Yes. For every ₹1 lakh spent on the card during the membership year, you earn one additional complimentary domestic airport lounge visit beyond the unconditional base four. These milestone visits provide meaningful extra access for higher spenders who consolidate their purchases on the card.
Our Verdict
The SBI Card Miles earns its space as a low-cost entry into transferable travel rewards, not as a comprehensive travel card for regular international flyers. The fee is accessible, the domestic lounge access is unconditional, and the 1:1 transfer programme opens the door to disproportionate value for cardholders who understand how to work airline or hotel award charts.
What the card is not is made explicit by the official product page: there are no complimentary international lounge visits. The Priority Pass membership for the first two cardholder years sounds substantial until one reads past the headline.
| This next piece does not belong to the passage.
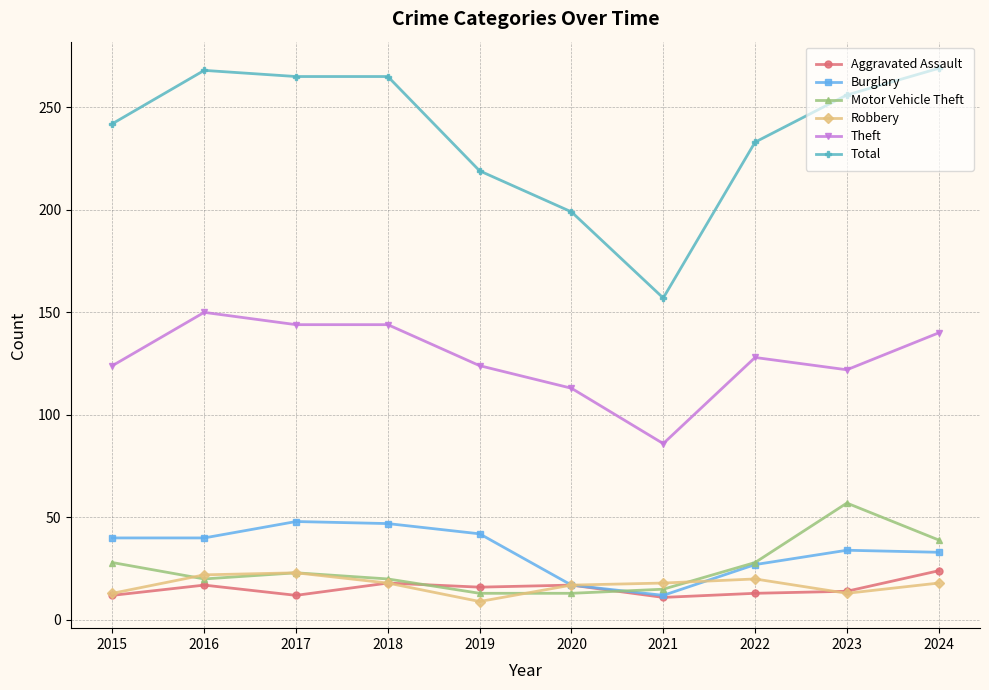

What is the greatest value displayed?

269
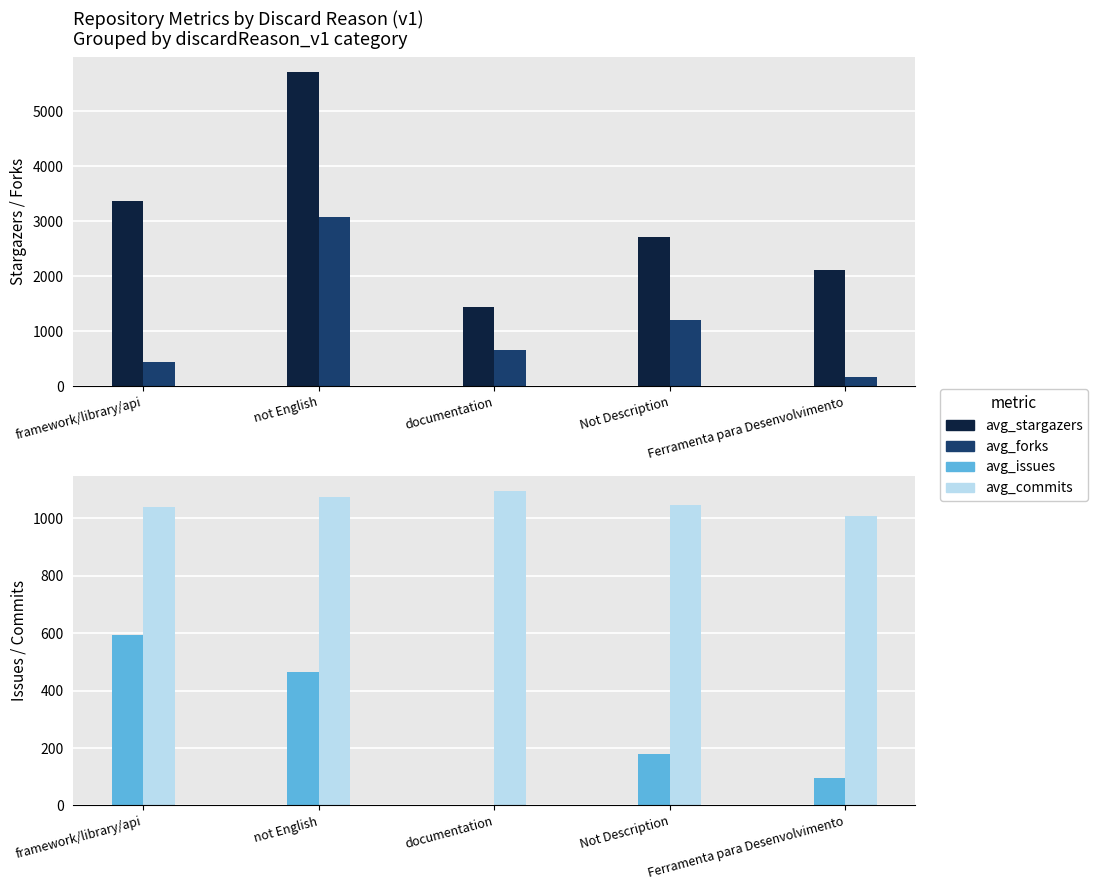

What is the label of the 1st bar from the right?

Ferramenta para Desenvolvimento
Each international lounge visit under Priority Pass is billed at standard rates, typically USD 27-35 per entry. A cardholder expecting free global lounge access will be caught off-guard at the first international terminal. This is worth stating clearly because several card comparison sites describe the Priority Pass membership without flagging that visits carry a charge on the base variant.
The fee waiver arithmetic also deserves examination before applying. Reaching ₹6 lakh on this card requires routing a significant share of household spend through it or concentrating travel bookings on the card. For a mid-spender who runs ₹3-4 lakh per year through the card, the ₹1,499 fee will not reverse. At that spend level, the 0.5% effective return on non-travel spends becomes the relevant comparison figure, not the 1% travel earn rate.
Apply if domestic lounge access without a spend condition matters, the ₹1,499 annual fee is acceptable without the waiver, and there is a plan to transfer credits to a travel programme rather than sit on them until expiry. Pass if international lounge access is a regular need, or if a flat-rate cashback card's simpler structure suits the spending pattern better.